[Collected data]
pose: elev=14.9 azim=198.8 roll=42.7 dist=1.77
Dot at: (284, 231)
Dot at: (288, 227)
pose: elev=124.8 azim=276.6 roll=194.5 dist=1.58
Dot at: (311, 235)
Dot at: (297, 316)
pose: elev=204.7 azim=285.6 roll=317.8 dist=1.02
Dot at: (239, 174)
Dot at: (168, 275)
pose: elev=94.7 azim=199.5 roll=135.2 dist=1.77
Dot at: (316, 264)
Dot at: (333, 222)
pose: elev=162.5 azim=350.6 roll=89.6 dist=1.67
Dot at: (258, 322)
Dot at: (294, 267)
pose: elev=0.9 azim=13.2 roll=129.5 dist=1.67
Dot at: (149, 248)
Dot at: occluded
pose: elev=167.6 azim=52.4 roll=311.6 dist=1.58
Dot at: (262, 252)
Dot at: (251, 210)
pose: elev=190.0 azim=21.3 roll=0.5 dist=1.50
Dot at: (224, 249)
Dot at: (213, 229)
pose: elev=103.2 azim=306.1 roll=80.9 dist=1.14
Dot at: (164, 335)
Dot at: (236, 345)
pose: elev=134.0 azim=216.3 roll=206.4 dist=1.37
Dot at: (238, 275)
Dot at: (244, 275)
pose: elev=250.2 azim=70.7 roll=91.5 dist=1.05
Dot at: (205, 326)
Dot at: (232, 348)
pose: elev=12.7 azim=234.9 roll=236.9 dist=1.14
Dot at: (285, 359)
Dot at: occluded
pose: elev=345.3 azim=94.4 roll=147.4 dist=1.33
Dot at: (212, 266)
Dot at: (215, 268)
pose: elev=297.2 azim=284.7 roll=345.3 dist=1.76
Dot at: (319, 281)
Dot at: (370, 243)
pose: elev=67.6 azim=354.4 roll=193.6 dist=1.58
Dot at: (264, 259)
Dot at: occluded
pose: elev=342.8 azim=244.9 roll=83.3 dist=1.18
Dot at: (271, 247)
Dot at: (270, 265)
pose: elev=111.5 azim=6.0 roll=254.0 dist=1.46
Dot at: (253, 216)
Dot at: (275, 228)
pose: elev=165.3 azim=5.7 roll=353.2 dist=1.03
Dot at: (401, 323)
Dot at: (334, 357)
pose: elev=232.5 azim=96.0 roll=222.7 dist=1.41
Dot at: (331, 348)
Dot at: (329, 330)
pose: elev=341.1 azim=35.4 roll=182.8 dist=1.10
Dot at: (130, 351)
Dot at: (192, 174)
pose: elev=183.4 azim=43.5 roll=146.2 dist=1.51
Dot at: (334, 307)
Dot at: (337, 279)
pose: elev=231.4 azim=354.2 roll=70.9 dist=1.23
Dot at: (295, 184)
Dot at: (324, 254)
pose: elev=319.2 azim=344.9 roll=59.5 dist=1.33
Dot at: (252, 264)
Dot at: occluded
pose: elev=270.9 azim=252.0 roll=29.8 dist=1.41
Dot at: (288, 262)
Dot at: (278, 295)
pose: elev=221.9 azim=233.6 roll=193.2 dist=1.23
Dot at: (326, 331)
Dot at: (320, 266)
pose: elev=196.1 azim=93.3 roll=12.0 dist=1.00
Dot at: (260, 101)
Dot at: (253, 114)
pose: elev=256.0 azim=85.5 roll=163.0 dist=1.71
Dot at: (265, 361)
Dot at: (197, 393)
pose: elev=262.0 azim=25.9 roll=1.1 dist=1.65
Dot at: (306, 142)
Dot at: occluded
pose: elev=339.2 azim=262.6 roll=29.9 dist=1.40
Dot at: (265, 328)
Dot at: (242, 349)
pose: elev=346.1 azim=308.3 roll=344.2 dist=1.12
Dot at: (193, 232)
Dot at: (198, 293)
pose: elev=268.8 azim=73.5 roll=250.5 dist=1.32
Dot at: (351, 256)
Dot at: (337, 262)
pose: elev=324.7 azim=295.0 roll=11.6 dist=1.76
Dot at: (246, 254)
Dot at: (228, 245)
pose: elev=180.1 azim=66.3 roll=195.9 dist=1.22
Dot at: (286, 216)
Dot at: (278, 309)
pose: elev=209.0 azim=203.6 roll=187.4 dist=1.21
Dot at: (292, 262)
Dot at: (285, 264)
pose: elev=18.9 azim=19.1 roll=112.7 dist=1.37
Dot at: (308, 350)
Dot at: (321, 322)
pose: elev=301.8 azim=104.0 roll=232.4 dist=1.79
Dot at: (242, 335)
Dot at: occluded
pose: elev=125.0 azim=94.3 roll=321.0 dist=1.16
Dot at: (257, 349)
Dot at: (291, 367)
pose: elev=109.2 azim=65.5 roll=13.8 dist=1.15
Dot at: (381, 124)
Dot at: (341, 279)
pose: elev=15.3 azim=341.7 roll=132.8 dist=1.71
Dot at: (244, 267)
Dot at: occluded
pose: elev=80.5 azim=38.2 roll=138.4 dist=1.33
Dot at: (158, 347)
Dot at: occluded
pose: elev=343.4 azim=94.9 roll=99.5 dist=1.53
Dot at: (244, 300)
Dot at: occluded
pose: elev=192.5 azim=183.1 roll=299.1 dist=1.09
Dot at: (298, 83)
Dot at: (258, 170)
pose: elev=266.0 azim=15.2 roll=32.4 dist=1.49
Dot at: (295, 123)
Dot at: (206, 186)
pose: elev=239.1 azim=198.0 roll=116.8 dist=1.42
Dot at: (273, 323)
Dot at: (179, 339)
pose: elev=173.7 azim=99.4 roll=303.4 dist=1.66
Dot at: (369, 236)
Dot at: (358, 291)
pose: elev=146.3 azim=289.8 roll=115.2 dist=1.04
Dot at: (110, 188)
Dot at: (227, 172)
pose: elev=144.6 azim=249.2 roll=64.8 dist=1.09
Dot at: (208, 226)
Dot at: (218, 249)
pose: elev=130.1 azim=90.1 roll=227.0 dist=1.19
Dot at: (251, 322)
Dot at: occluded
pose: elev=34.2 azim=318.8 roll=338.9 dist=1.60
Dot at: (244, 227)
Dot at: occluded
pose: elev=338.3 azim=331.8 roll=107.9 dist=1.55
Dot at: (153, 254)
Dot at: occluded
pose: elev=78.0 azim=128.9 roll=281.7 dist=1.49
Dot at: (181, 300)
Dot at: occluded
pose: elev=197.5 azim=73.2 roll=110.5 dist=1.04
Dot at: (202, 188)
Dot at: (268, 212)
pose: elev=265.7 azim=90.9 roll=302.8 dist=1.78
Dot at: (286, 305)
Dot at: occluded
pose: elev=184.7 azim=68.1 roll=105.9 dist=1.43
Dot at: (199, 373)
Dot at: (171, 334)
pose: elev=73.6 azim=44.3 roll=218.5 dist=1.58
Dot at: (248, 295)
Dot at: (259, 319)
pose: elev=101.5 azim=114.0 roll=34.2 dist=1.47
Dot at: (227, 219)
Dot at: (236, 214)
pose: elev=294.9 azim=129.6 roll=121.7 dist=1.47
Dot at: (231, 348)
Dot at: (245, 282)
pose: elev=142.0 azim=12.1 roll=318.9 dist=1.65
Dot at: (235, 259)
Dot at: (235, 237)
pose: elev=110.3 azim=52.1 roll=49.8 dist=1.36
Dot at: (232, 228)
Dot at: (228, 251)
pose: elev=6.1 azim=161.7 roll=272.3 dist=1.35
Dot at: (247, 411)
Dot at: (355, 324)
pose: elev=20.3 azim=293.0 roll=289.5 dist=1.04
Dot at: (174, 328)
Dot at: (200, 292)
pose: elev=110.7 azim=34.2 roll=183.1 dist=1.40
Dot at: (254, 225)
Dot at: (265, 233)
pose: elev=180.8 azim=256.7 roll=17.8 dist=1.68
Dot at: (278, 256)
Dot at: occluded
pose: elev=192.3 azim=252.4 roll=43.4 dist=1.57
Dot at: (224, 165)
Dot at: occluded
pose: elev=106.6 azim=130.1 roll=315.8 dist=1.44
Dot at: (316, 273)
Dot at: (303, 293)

Job
Render everything in the data from the line containing "pose: elev=204.7 azim=285.6" down to the line containing "Dot at: (213, 229)", both included, as a numbered list with any blank lines dropped.

Response
1. pose: elev=204.7 azim=285.6 roll=317.8 dist=1.02
2. Dot at: (239, 174)
3. Dot at: (168, 275)
4. pose: elev=94.7 azim=199.5 roll=135.2 dist=1.77
5. Dot at: (316, 264)
6. Dot at: (333, 222)
7. pose: elev=162.5 azim=350.6 roll=89.6 dist=1.67
8. Dot at: (258, 322)
9. Dot at: (294, 267)
10. pose: elev=0.9 azim=13.2 roll=129.5 dist=1.67
11. Dot at: (149, 248)
12. Dot at: occluded
13. pose: elev=167.6 azim=52.4 roll=311.6 dist=1.58
14. Dot at: (262, 252)
15. Dot at: (251, 210)
16. pose: elev=190.0 azim=21.3 roll=0.5 dist=1.50
17. Dot at: (224, 249)
18. Dot at: (213, 229)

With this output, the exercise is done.